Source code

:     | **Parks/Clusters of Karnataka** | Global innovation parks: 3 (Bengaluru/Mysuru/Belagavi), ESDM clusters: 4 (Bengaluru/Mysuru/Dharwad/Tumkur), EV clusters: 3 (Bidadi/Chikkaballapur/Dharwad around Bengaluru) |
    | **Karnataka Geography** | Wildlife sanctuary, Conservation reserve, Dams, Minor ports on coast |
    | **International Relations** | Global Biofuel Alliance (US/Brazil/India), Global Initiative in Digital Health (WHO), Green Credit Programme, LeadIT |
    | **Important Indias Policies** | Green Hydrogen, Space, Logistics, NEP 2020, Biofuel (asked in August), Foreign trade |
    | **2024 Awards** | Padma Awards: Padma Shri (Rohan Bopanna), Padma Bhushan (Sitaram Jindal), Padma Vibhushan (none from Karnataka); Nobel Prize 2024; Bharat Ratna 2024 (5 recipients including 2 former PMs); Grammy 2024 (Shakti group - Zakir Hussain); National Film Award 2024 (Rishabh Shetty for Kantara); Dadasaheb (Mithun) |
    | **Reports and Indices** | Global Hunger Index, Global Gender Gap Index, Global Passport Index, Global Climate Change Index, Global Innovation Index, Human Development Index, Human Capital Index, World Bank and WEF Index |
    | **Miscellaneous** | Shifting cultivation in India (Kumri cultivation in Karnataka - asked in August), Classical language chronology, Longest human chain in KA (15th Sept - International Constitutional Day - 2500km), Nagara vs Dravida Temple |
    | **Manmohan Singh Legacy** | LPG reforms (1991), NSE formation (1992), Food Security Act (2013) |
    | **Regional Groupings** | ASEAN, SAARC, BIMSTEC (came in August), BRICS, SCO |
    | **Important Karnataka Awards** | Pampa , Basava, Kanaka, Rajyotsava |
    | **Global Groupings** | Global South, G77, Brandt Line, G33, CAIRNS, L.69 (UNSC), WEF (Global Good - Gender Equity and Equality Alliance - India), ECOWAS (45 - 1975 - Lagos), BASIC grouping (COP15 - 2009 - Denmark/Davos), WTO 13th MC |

* [What the exercise asks]: Please reproduce the listing above with every "Karnataka" changed to "KA" and nothing else altered.

* [Exercise response]:
Source code

:     | **Parks/Clusters of KA** | Global innovation parks: 3 (Bengaluru/Mysuru/Belagavi), ESDM clusters: 4 (Bengaluru/Mysuru/Dharwad/Tumkur), EV clusters: 3 (Bidadi/Chikkaballapur/Dharwad around Bengaluru) |
    | **KA Geography** | Wildlife sanctuary, Conservation reserve, Dams, Minor ports on coast |
    | **International Relations** | Global Biofuel Alliance (US/Brazil/India), Global Initiative in Digital Health (WHO), Green Credit Programme, LeadIT |
    | **Important Indias Policies** | Green Hydrogen, Space, Logistics, NEP 2020, Biofuel (asked in August), Foreign trade |
    | **2024 Awards** | Padma Awards: Padma Shri (Rohan Bopanna), Padma Bhushan (Sitaram Jindal), Padma Vibhushan (none from KA); Nobel Prize 2024; Bharat Ratna 2024 (5 recipients including 2 former PMs); Grammy 2024 (Shakti group - Zakir Hussain); National Film Award 2024 (Rishabh Shetty for Kantara); Dadasaheb (Mithun) |
    | **Reports and Indices** | Global Hunger Index, Global Gender Gap Index, Global Passport Index, Global Climate Change Index, Global Innovation Index, Human Development Index, Human Capital Index, World Bank and WEF Index |
    | **Miscellaneous** | Shifting cultivation in India (Kumri cultivation in KA - asked in August), Classical language chronology, Longest human chain in KA (15th Sept - International Constitutional Day - 2500km), Nagara vs Dravida Temple |
    | **Manmohan Singh Legacy** | LPG reforms (1991), NSE formation (1992), Food Security Act (2013) |
    | **Regional Groupings** | ASEAN, SAARC, BIMSTEC (came in August), BRICS, SCO |
    | **Important KA Awards** | Pampa , Basava, Kanaka, Rajyotsava |
    | **Global Groupings** | Global South, G77, Brandt Line, G33, CAIRNS, L.69 (UNSC), WEF (Global Good - Gender Equity and Equality Alliance - India), ECOWAS (45 - 1975 - Lagos), BASIC grouping (COP15 - 2009 - Denmark/Davos), WTO 13th MC |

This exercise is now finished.